Root-me 1 is a nice place to learn different aspect of cyber-security.

Whithin the information security field, there is a steganography, which is the art of hiding information without being noticed. One principle in cryptography, the Kerckhoff’s principle stipulate that the secret when hidding a message must not be the algorithm, it must be the key. Steganography often plays against this principle. The goal is to hide a message without being discovered into genuine looking documents, like images, text, pdf, video and many others.

To solve the Root-me challenges, sometimes you need to code, sometimes you need to use the good tool to get the information. In most case, you can recode the tools yourself. It takes time, but its feasible. It is nice to learn working with the different encoding format (base64, ASCII, binary, …) and to learn a few nice algorithms.

However, sometimes you can’t, even with the best imagination possible. There is one steganography challenge where I was stuck, tried many things, none worked. I asked for help, and “there is a tool on Github which solve the challenge in a second”.

This tool is plainsight 2. Because I spent a lot of time trying solutions, I wanted to know why I failed to code it, and started to look at the code.

Maybe the code was “efficient”, but it was barrely readable:

  • one function to do many different things (encoding and decoding) with many if ... elif ... elif ...
  • pointers everywhere
  • ambiguous variable names
  • bit counters where the usefulness is quite limited
  • redundancy.

After some time, I finally understood how it worked. Because of the difficulty to understand how it worked, I decided to recode it.
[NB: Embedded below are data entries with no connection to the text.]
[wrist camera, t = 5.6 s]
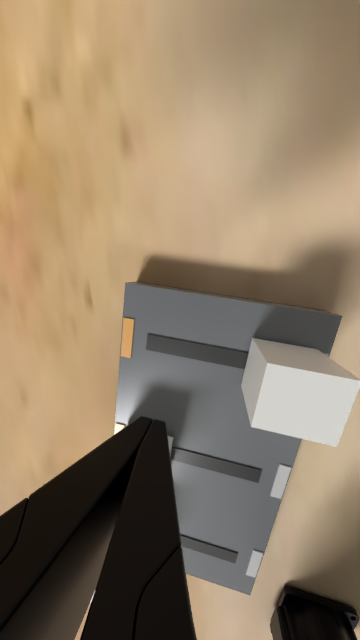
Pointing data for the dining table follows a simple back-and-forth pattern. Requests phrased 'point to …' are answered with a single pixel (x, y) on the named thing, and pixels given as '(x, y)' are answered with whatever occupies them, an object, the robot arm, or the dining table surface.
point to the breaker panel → (213, 415)
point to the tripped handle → (297, 391)
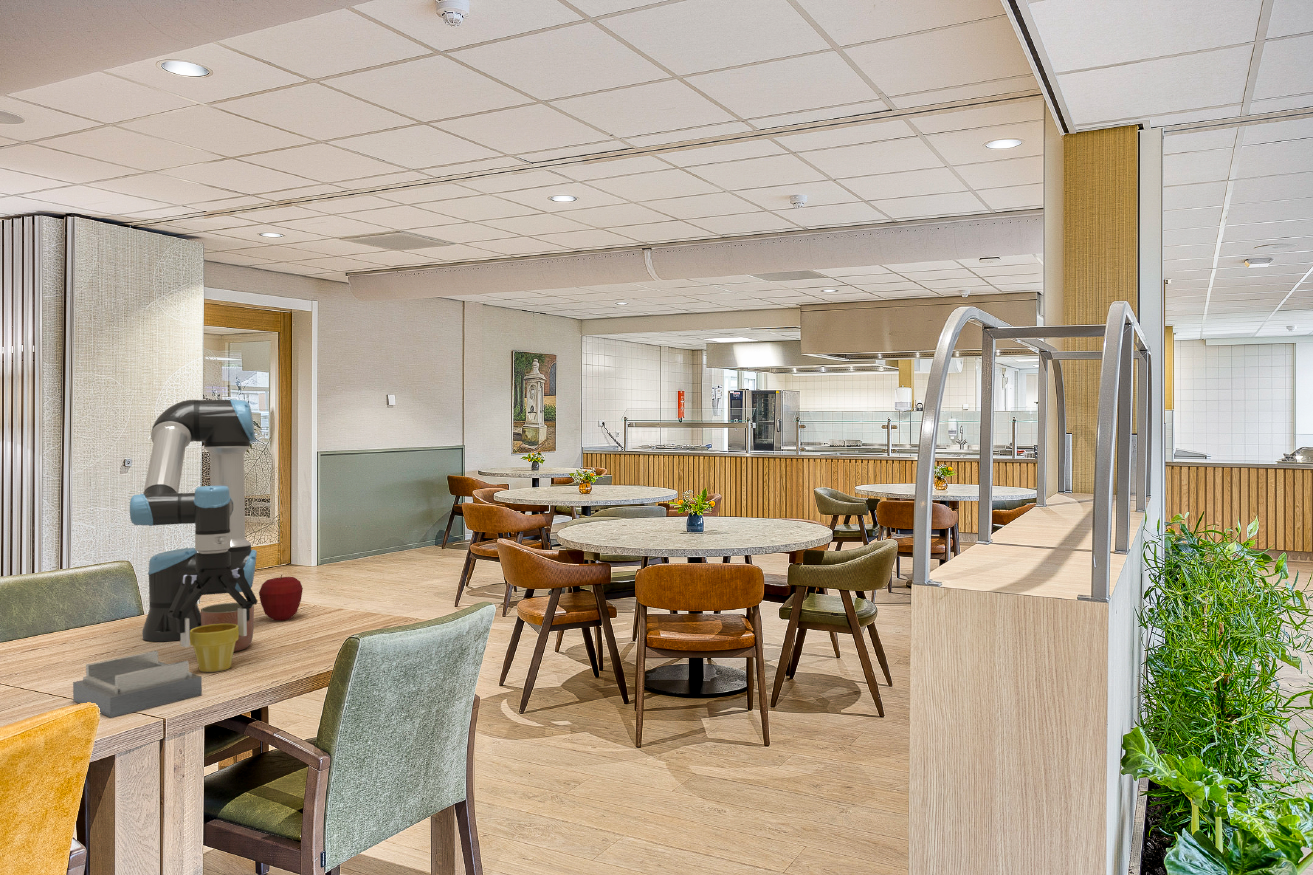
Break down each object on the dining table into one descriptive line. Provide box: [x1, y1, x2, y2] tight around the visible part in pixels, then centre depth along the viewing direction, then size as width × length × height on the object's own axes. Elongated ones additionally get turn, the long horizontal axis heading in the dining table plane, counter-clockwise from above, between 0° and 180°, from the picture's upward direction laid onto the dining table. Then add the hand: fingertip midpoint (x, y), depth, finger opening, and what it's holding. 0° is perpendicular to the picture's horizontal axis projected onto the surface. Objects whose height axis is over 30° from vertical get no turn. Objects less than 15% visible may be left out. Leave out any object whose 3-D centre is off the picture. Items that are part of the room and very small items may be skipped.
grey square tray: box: [72, 650, 203, 719], centre depth 190 cm, size 19×18×8 cm
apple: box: [258, 574, 304, 622], centre depth 264 cm, size 12×12×13 cm
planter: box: [200, 602, 255, 653], centre depth 230 cm, size 12×12×11 cm
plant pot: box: [190, 623, 239, 673], centre depth 212 cm, size 10×10×10 cm
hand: (214, 640), depth 212 cm, fingers open, 13 cm apart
It was a python2 script. The first thing I did is to convert it to python3, by changing the syntax of some updated operators like xrange. Despite the few changes, scripts were no more compatible. I found the issue, and this one cannot be patched (I got troubles to get the information necessary to fill the gap).
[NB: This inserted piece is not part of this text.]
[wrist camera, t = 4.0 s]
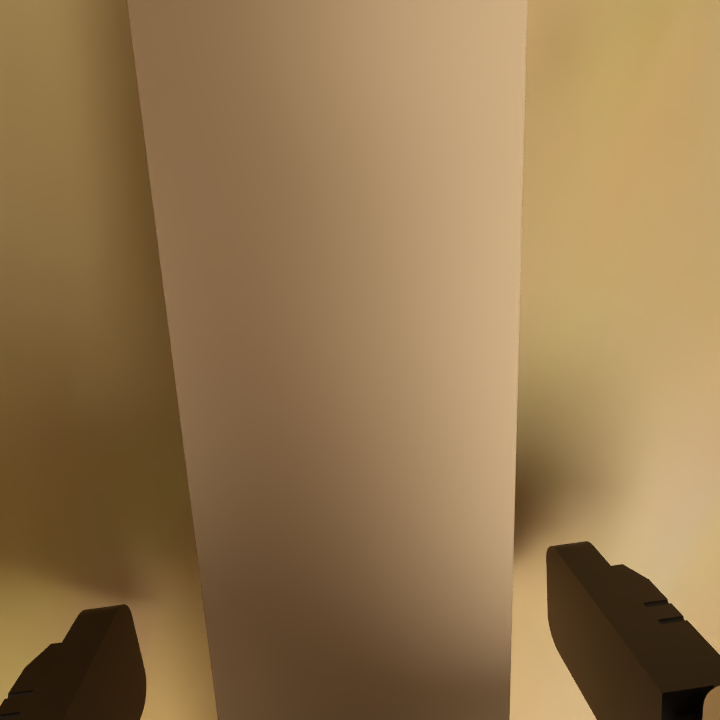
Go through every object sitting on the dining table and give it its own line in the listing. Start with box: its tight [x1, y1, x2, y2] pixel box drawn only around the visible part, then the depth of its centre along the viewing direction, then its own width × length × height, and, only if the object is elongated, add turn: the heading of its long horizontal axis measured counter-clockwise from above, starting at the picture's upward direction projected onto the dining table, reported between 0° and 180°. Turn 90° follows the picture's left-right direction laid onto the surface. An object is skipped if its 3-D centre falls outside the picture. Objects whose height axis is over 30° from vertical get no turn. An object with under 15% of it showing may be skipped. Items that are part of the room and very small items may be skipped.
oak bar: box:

Therefore, in this post, I will:

  1. Detail how plainsight works
  2. Explain what makes the two versions incompatible
  3. Improvement that have been done and that could be done.

Table of Content

You can jump to the section of interest directly:

How Plainsight Works

Plainsight combines two concepts together:

  • Huffman coding
  • \(n\)-grams / Markov chain text generation method

We will detail these two concepts in the following subsections.

A Short Introduction to Huffman Trees

Huffman coding (encoding a message using Huffman trees) is a method to compress a signal to transmit. Because some letters, some words occurs more frequently than others, the distribution asymmetry is exploited to encode and transmit a message with less symbols.

Knowing the Alphabet

Computers speak in bits. They only use 0 and 1 to do, store, make things. To encode our 26 alphabet letters, one solution is to encode it over 5 consecutives bits. With these 5 bits, we can encode at most \(2^5=32\) words, which is sufficient for our 26 letters. For instance, we would code A as 00000, B as 00001, and Z as 11001. We would have 6 unused codes like 11011 or 11111, which is one source of inefficiency.

In this previous example, we used letters because we can recreate all possible words using them. However, if we have a limited corpus of words, we can decide to encode them directly. If you play the game “paper, rock, scissors”, you can code paper as 00, rock as 01, and cisors as 10. This will reduce drastically the size of the transmitted signal, as a four-letter words (which would require \(8 \times 4\) bits in ASCII) is encoded using only two bits.

Knowing the Frequencies

Knowing the set of symbol used is a first start to compress a signal. It is convenient to compute the size of the resulting message, which is #symbol x CodeLength.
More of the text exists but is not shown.